### PROBLEM STATEMENT
Below is a block of entries; repeat exactly the lines starting at the line that contains "left shoulder: (423, 269)" and ending at the line that contains "left back paw: (168, 376)", both included.

### DATA SHOWN
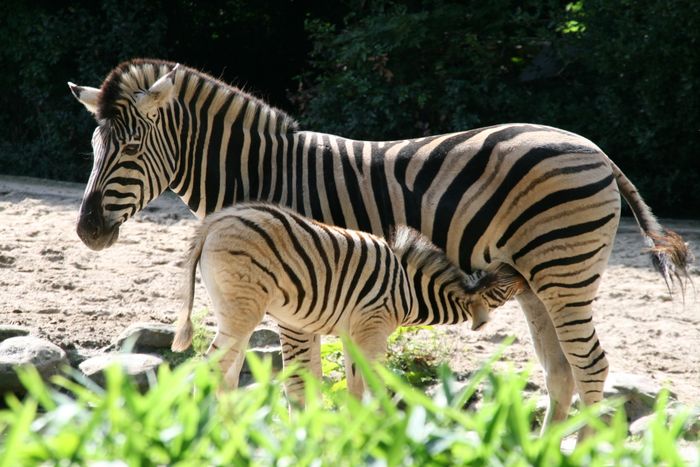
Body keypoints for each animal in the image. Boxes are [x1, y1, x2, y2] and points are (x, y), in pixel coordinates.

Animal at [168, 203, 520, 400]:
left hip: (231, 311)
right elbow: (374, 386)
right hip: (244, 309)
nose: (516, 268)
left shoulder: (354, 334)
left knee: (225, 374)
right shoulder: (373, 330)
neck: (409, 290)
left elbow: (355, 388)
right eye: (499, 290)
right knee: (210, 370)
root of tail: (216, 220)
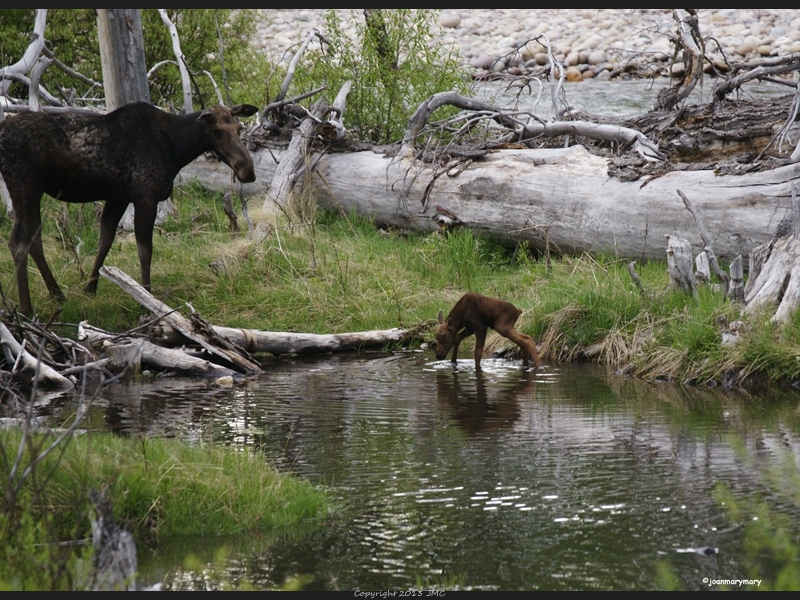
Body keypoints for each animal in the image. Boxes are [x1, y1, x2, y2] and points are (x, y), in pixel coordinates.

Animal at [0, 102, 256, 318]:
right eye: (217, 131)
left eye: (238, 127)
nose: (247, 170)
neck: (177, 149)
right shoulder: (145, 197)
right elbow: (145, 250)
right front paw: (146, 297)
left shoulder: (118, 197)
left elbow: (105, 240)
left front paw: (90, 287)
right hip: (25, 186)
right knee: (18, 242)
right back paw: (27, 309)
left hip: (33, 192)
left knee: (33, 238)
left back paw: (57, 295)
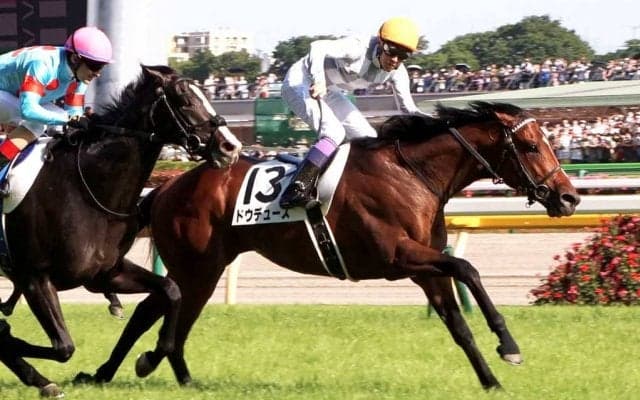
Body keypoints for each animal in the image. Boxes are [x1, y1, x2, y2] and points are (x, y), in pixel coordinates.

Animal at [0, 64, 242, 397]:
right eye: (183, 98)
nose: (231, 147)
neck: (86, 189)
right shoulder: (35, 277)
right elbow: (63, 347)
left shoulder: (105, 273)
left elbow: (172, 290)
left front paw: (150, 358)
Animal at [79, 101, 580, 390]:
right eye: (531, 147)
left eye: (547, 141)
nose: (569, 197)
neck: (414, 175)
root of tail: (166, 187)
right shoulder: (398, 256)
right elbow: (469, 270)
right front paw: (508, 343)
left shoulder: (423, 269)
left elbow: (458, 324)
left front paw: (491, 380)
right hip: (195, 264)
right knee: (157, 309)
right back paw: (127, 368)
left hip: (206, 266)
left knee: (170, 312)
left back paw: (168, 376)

---

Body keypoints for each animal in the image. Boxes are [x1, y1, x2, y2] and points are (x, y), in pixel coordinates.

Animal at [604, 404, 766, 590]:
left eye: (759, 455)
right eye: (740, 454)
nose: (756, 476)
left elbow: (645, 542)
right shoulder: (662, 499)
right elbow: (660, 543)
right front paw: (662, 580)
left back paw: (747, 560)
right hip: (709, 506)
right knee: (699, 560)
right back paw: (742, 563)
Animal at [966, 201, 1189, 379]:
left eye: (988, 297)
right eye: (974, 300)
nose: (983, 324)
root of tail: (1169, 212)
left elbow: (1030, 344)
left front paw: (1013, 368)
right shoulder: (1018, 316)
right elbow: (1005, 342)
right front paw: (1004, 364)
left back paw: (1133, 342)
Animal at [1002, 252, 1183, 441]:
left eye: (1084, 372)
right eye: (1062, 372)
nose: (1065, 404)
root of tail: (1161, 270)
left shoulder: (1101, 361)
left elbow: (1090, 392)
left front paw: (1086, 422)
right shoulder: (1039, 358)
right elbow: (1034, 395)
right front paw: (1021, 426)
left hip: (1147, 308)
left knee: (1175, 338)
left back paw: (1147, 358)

### RESPONSE BOX
left shoulder: (423, 269)
left elbow: (458, 324)
left front paw: (491, 380)
right hip: (195, 264)
right knee: (157, 309)
right back paw: (127, 368)
left hip: (206, 266)
left knee: (170, 312)
left back paw: (168, 376)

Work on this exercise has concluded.